When you live in Boston, you don’t travel by car.  You use the Massachusetts Bay Transport Authority, better known as The T.  When we visited, we continued to drive to her apartment (60 to 90 minutes), parked at meters for up to half a day, and then walked or took the subway.  We each got our own Charlie card, a necessary thing for taking the T.  A new world was revealing itself to us.

After our daughter moved out of Boston, we decided we still wanted to go. We looked for events and places that would draw us there.  For a while, we continued to drive to the parking meters near her old apartment building and then took the train from there.  After one outing where we fought an inordinate amount of traffic just to get to our familiar subway stop, we figured there must be a better way.

Not that it was a big secret, but we realized that there are two different train routes that will take us to Boston after a mere fifteen minute car ride.  It takes roughly the same amount of time by train as it does by car, and, at times, it seems like the train barely gets going before it’s time for another stop.  But that doesn’t bother me one bit.

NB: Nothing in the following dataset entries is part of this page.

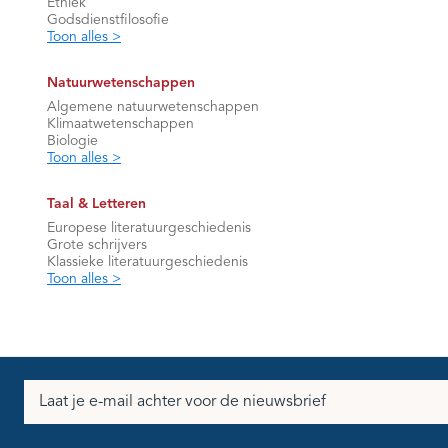
Ethiek
Godsdienstfilosofie
Toon alles >
Natuurwetenschappen
Algemene natuurwetenschappen
Klimaatwetenschappen
Biologie
Toon alles >
Taal & Letteren
Europese literatuurgeschiedenis
Grote schrijvers
Klassieke literatuurgeschiedenis
Toon alles >
E-
mailadres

You don’t have to wonder where the traffic is  going to slow down or bottleneck completely.  You don’t have to worry about missing an exit or getting a speeding ticket.  You can even read or close your eyes.  I personally enjoy areas where the train runs parallel to the highway and I can look over at people driving their cars.  I smile at them, but I doubt if they are smiling back.

Because we’re now beholden to the train schedules,we often stay overnight in Boston and return the next morning.  We’ve found that the more we walk around the city, the more comfortable we are being there.  If you get momentarily confused on the sidewalk, you just stop and get your bearings.  If you’re in a car, fellow motorists are not usually sympathetic to your confusion.

But even in these technological times, the old ways of doing things still apply. On our most recent trip to Boston, we needed to pick up tickets at the box office of a place we’d never been.  We were kind of heading in the right direction but we weren’t sure.  Moments earlier we discovered that we were going north when we should have been going south.

And then we saw it.  Right in the middle of the sidewalk was a giant map, just like they used to have in shopping malls to tell you where all the stores are. We laughed, but it showed us exactly where to go.  But, when we tell the story to our daughter, we used an app on the phone.